Car l’un des principaux freins au développement de cet espace reste l’absence de synchronisation entre États. Routes non connectées, normes divergentes, lenteurs administratives, manque de garanties pour les investisseurs : autant d’obstacles que seule une instance supranationale pourrait lever efficacement.
Dans cette perspective, l’Autorité du Corridor Ouest ne serait pas une structure bureaucratique de plus, mais un véritable outil d’intégration économique. Elle permettrait notamment :
• d’accélérer les projets d’infrastructures (ports, chemins de fer, routes)
• de sécuriser les investissements
• d’harmoniser les politiques énergétiques et commerciales
• de créer des pôles industriels intégrés

Le « triangle de l’avenir » : une révolution industrielle possible

Au cœur de cette vision se trouve ce que les promoteurs appellent le « triangle de l’avenir » : Kinshasa,Kimpese ,Luanda ,Pointe-Noire ,Brazzaville. Une zone où convergent ports maritimes et fluviaux, ressources énergétiques et axes logistiques.
L’un des points les plus sensibles et les plus stratégiques concerne l’énergie. Le site d’Inga, en RDC, offre un potentiel hydroélectrique parmi les plus importants au monde. Pourtant, la tentation d’exporter cette énergie brute vers d’autres continents reste forte.
La doctrine défendue par Jean Bamanisa Saidi est radicalement différente : il est hors de question d’exporter cette énergie sans transformation locale. L’électricité d’Inga doit servir en priorité à industrialiser la région, à alimenter des usines de transformation, à créer de la valeur ajoutée sur le continent.
Autrement dit, passer d’un modèle extractif à un modèle productif.

Souveraineté économique contre dépendance structurelle

Cette proposition s’inscrit aussi dans un contexte géopolitique tendu, où les questions de sécurité, d’exploitation des ressources et d’influences extérieures sont omniprésentes.
Créer une Autorité du Corridor Ouest, c’est aussi reprendre le contrôle. Contrôle des flux commerciaux, des ressources énergétiques, des chaînes de valeur. C’est réduire la dépendance vis-à-vis des puissances extérieures et construire une autonomie économique régionale.
Dans un monde où les blocs économiques se renforcent, l’Afrique centrale ne peut plus se permettre d’avancer en ordre dispersé.

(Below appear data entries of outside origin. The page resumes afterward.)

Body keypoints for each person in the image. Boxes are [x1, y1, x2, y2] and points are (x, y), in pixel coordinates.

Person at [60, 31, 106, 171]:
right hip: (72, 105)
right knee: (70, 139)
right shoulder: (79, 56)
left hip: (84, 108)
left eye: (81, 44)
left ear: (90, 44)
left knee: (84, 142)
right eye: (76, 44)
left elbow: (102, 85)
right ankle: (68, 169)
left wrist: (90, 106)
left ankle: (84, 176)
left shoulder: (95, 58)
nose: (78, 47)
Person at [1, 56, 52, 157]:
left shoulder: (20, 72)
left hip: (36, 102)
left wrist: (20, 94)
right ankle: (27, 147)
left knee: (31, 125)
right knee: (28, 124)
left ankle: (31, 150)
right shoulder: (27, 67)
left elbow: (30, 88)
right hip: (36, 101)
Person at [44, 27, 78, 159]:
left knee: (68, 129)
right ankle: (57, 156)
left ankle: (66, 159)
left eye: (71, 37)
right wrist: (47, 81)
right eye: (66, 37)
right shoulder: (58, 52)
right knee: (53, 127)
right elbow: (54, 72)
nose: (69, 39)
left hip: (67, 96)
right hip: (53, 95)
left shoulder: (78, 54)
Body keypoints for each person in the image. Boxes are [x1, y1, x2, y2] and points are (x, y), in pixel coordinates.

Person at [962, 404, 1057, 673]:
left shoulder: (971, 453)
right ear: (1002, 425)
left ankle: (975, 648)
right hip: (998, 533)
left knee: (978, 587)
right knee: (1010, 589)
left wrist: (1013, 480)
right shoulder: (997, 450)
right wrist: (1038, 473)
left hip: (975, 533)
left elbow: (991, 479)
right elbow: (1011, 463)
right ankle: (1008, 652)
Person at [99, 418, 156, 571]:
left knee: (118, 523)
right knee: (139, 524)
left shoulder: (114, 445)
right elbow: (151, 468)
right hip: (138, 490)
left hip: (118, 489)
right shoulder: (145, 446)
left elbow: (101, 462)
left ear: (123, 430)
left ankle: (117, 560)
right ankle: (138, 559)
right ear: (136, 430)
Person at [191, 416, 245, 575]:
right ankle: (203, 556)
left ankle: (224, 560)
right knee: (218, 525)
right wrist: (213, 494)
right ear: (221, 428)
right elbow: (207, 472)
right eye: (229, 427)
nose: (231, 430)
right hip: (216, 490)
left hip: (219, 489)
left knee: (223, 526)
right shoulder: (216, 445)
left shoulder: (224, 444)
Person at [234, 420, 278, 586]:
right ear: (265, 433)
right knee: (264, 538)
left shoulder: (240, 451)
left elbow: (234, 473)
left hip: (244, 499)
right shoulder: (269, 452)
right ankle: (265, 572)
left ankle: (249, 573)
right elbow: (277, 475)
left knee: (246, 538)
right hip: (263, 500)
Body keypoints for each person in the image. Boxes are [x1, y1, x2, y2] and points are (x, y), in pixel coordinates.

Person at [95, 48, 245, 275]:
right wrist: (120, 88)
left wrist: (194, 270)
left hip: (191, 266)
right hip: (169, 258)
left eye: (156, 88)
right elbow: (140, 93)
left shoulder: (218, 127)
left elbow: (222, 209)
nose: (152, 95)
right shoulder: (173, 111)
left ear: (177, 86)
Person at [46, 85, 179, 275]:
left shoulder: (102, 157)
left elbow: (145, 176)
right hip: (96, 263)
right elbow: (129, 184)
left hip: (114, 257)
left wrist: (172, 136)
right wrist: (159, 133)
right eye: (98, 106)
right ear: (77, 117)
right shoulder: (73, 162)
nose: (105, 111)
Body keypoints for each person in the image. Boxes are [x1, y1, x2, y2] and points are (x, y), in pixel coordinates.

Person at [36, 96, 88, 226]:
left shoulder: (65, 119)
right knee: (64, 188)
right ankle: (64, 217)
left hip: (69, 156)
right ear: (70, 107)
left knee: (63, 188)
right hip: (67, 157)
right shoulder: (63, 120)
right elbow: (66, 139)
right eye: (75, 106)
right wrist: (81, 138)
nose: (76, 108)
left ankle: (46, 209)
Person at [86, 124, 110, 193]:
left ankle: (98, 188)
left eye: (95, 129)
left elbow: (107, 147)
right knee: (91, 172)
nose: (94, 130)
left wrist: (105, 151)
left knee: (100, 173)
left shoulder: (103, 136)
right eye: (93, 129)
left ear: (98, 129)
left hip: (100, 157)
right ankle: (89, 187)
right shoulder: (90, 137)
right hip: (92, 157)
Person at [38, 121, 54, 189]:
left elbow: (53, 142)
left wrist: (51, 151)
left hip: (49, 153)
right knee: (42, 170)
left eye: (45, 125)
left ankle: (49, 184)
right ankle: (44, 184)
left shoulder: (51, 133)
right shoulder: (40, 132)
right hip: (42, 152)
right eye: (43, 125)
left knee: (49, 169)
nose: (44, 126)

Un projet ambitieux… mais encore en attente

Malgré l’insistance des éditions successives d’ExpoBéton, aucune annonce officielle n’a encore concrétisé la création de cette Autorité. Le projet reste, pour l’instant, au stade de plaidoyer.
Mais l’idée progresse. Elle s’impose dans les cercles politiques, économiques et académiques comme une réponse crédible aux défis de développement de la région.

Une urgence stratégique

Le Corridor Ouest n’est pas qu’un projet d’infrastructure. C’est un projet de transformation. Un projet de souveraineté. Un projet d’avenir.
À l’heure où la compétition économique mondiale s’intensifie, où les ressources africaines suscitent de plus en plus de convoitises, la question n’est plus de savoir si cette Autorité doit être créée, mais quand et avec quelle volonté politique.
Car derrière les routes, les ports et les lignes ferroviaires, c’est une autre bataille qui se joue : celle de la maîtrise du destin économique de toute une région.